Ce livre tombe au moment juste et demande une réflexion sérieuse. Nous croyons connaître le sujet, les préjugés et même les mécanismes, mais nous sommes loin de bien saisir la profondeur et la dangerosité de la détestation qui alimente l’anti-maçonnisme. Ne pas (re)connaître les argumentations et les peurs de ses ennemis est une des attitudes négligentes qui mènent à nier la réalité de moments de panique et d’irrationalité qui font d’un symptôme le lit d’une grave maladie.

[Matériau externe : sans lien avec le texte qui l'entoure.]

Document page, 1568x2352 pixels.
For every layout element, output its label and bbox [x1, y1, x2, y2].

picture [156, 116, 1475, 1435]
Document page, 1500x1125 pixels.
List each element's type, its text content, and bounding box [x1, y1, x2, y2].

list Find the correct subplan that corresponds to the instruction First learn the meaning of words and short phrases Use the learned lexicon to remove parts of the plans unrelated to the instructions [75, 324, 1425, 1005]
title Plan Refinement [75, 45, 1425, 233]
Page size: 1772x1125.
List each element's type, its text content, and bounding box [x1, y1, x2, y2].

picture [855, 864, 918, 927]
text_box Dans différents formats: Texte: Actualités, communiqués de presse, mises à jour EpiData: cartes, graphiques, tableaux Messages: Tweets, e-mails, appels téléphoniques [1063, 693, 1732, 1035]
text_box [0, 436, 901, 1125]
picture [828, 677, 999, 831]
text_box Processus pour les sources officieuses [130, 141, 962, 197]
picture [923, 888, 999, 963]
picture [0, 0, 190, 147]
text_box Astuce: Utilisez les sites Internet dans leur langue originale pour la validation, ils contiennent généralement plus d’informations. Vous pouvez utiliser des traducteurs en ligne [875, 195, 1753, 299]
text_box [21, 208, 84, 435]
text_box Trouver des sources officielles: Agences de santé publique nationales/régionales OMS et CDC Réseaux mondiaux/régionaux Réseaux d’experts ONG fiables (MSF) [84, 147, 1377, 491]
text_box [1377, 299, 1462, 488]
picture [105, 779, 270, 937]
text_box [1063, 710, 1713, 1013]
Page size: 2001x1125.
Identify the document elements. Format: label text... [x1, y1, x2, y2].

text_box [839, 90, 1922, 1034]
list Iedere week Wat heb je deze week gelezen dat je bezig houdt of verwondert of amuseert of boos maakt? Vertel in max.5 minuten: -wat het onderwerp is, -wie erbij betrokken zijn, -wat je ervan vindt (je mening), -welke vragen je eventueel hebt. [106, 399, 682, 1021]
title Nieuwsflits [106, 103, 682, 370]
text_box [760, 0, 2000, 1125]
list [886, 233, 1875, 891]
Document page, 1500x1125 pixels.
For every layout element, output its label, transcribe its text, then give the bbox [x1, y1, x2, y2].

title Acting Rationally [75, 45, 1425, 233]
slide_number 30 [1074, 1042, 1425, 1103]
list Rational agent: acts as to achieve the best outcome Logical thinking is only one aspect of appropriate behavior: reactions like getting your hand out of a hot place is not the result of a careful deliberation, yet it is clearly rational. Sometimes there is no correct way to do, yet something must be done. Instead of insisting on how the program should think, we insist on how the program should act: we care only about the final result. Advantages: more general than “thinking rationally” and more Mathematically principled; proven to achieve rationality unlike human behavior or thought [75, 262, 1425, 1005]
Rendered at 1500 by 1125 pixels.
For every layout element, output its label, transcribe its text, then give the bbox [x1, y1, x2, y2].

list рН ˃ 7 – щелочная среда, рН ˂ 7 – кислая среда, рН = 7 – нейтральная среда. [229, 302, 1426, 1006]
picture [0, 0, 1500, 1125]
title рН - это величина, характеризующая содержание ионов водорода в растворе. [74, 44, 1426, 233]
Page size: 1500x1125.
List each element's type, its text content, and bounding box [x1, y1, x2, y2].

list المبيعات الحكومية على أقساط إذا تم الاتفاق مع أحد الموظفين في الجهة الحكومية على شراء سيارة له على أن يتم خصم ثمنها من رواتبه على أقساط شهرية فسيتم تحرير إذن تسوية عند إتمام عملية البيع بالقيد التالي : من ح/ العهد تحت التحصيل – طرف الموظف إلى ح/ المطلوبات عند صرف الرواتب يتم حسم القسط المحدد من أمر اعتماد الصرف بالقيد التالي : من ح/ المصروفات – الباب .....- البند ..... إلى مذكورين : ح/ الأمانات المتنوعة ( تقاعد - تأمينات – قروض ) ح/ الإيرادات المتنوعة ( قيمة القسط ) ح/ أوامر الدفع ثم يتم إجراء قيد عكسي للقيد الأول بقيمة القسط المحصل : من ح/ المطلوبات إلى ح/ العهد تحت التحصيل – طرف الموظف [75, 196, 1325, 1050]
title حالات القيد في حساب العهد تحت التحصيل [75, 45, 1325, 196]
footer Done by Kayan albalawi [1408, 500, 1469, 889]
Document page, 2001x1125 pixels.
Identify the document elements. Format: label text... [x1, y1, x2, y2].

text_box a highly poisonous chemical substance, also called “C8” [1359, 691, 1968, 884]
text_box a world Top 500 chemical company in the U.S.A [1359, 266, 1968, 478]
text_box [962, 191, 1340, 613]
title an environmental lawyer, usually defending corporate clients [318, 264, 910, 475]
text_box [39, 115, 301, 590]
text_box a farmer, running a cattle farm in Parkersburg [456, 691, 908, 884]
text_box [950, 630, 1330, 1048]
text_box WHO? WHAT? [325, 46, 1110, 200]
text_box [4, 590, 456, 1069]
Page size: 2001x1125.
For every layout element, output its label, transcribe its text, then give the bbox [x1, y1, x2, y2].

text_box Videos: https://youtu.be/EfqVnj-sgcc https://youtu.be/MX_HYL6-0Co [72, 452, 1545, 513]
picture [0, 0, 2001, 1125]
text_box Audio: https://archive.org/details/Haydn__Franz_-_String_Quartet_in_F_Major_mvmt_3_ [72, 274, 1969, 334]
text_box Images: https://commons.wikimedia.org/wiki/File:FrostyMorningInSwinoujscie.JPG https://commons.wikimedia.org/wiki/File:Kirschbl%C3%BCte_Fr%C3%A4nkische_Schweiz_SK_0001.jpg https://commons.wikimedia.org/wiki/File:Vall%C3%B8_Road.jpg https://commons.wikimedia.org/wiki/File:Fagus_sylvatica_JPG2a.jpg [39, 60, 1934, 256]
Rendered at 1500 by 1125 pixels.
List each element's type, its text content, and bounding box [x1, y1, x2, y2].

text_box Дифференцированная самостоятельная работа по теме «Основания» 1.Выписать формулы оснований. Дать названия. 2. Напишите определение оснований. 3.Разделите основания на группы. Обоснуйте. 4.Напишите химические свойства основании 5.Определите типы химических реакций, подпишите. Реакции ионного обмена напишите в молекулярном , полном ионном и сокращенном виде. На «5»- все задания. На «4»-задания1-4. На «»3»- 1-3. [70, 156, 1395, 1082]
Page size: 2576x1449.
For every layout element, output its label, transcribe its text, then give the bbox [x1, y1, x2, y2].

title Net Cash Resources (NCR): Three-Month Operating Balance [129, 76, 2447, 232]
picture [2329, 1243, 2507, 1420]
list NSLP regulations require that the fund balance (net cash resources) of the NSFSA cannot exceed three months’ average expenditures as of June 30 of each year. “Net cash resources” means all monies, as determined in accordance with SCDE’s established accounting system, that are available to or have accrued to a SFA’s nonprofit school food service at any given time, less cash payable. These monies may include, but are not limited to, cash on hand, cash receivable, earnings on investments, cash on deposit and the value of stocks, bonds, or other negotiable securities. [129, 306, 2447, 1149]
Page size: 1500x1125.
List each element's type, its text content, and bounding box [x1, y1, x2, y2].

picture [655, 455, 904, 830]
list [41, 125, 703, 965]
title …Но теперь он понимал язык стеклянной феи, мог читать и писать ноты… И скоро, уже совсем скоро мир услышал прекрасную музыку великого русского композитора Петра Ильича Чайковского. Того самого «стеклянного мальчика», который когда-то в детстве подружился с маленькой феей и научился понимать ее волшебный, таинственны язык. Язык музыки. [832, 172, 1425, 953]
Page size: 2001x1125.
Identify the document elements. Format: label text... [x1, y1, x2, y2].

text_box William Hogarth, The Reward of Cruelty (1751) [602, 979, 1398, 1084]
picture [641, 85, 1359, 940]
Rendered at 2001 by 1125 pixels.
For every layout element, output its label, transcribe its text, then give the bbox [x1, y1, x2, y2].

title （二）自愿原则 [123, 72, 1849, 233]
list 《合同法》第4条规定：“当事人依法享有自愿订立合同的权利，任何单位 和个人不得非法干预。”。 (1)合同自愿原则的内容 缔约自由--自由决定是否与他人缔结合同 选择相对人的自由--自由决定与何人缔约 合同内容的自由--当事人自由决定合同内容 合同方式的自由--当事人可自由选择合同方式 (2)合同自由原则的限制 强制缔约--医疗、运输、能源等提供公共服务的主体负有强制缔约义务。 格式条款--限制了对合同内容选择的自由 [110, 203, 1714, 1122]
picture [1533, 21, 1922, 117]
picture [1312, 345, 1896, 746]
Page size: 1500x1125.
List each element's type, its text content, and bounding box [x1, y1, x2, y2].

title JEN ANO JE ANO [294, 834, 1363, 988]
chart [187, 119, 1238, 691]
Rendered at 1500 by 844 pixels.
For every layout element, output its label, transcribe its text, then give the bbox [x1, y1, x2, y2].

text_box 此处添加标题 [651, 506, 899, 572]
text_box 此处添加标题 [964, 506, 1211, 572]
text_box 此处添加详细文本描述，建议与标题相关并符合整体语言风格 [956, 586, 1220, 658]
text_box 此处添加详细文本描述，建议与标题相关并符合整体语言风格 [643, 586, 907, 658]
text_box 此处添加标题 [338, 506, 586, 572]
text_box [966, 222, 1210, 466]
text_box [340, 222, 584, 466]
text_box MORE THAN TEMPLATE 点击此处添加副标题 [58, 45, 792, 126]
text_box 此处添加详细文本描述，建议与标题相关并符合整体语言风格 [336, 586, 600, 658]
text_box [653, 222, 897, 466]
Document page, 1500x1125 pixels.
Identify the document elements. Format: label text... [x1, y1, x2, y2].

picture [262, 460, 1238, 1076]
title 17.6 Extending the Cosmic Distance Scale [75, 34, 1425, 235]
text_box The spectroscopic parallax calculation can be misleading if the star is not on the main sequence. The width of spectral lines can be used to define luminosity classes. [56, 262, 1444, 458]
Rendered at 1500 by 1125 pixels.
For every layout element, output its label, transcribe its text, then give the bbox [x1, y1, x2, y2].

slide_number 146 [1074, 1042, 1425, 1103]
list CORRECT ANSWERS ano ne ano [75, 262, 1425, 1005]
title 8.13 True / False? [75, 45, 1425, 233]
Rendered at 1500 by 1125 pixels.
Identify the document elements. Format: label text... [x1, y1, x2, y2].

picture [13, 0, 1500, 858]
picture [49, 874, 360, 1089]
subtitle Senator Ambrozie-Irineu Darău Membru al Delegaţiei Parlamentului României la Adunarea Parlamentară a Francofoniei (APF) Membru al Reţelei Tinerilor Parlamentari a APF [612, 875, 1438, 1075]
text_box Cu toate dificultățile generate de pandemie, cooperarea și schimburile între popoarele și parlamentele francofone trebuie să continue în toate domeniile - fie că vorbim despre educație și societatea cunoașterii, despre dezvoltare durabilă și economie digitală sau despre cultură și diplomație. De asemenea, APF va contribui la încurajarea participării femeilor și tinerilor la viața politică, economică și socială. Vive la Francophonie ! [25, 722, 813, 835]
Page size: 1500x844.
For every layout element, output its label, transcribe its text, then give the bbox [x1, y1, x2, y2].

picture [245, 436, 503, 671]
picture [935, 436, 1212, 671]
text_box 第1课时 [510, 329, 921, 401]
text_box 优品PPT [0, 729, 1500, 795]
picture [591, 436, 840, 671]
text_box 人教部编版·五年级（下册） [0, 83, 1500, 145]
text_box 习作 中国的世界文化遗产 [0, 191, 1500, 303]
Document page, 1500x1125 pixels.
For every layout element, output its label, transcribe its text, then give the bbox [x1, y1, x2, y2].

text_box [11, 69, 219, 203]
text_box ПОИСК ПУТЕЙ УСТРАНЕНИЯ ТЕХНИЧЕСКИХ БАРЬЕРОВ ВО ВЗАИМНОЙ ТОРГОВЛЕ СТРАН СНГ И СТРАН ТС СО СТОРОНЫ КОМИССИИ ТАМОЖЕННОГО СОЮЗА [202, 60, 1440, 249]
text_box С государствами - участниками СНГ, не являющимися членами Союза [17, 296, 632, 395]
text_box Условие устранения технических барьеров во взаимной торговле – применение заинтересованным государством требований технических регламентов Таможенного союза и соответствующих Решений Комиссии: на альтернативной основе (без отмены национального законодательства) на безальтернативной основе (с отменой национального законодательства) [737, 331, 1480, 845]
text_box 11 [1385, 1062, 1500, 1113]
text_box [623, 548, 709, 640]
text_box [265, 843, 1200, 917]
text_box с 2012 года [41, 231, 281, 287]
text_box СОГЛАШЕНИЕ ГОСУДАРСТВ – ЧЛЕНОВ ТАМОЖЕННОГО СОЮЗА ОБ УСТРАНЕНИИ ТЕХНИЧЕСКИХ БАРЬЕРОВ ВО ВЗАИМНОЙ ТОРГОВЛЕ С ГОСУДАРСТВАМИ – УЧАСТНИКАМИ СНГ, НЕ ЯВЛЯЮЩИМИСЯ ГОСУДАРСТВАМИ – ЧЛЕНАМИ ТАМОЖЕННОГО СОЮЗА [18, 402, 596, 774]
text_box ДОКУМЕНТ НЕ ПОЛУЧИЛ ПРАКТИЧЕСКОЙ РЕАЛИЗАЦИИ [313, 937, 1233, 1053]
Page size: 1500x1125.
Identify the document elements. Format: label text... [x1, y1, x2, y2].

Syndrome presque psychiatrique qui peut devenir un puissant venin et une idéologie mortifère. Le nazisme n’est pas le seul exemple.
L’anti-maçonnisme est une entreprise récurrente et ancienne. C’est un symptôme de la crise morale, politique et économique d’une société à un moment donné. La maçonnerie a été la cible idéale des ennemis de la liberté de conscience, de la démocratie et de la République, sous prétexte de fantasmes idéologiques et de croyances issues de l’obscure pensée philosophique et politique dogmatique.
La croyance « complotiste » est une constante dans l’histoire. Le bouc émissaire aussi. Une telle vision si répandue est le signe de la recherche d’explication a des questions sans réponse qui troublent la société Cela répond à l’adage mécanique : il n’y a pas de fumée sans feu. On sait que les masses anonymes sont avides de visions idéologiques et d’exégèses simples, surtout chez des sujets de mentalité paranoïde, rigide et soupçonneuse, d’autant que les situations d’anomie et de crise sociale rendent la population plus méfiante et crédule. Plus, l’ambiguïté s'installe mieux, les interprétations fantasmagoriques progressent devant le doute et le silence.
La situation est-elle si grave ?
Les franc-maçons sont visés et actuellement ce n’est pas un hasard. Ici et là, nous constatons la résurgence active d'actes et de discours de groupes militants, et même de journalistes qui font profession d’anti-maçonnisme. Le soupçon de complot reste toujours latent et le « secret d’appartenance » est dénoncé. Une poussée de dénonciation de « double appartenance » dans les cas de juges et de hauts fonctionnaires s’est exprimée en Italie, en Angleterre, en Belgique... C’est connu et réitératif que les grands magazines hebdomadaires publient, au moins une fois par an, des reportages sur les obédiences maçonniques et leurs liens mystérieux avec la politique et la finance.
Ainsi, au lieu de hausser les épaules, avec un sourire angélique ou méprisant, l’auteur nous invite à étudier et à réfléchir sur les thèses des cercles qui propagent et colportent l’offensive des bruits sur la puissance occulte et le complot maçonnique.
L’ouvrage de Jiri Pragman a le mérite de passer en revue utilement les « théories anti-maçonniques », si l’on peut accepter le terme dans ce cadre, les bulles religieuses, les « boutiques », les personnalités et les organes de la croisade contre la maçonnerie.
Or, cela suffira-t-il ? Quelle attitude assumer ? Vaut-il mieux communiquer ? Mieux contre-argumenter ? Faut-il séparer le vrai du faux ?
Ce sont des questions que les obédiences, et les maçons eux-mêmes, ne pourront plus continuer à ignorer sans trouver des réponses socialement et politiquement solides.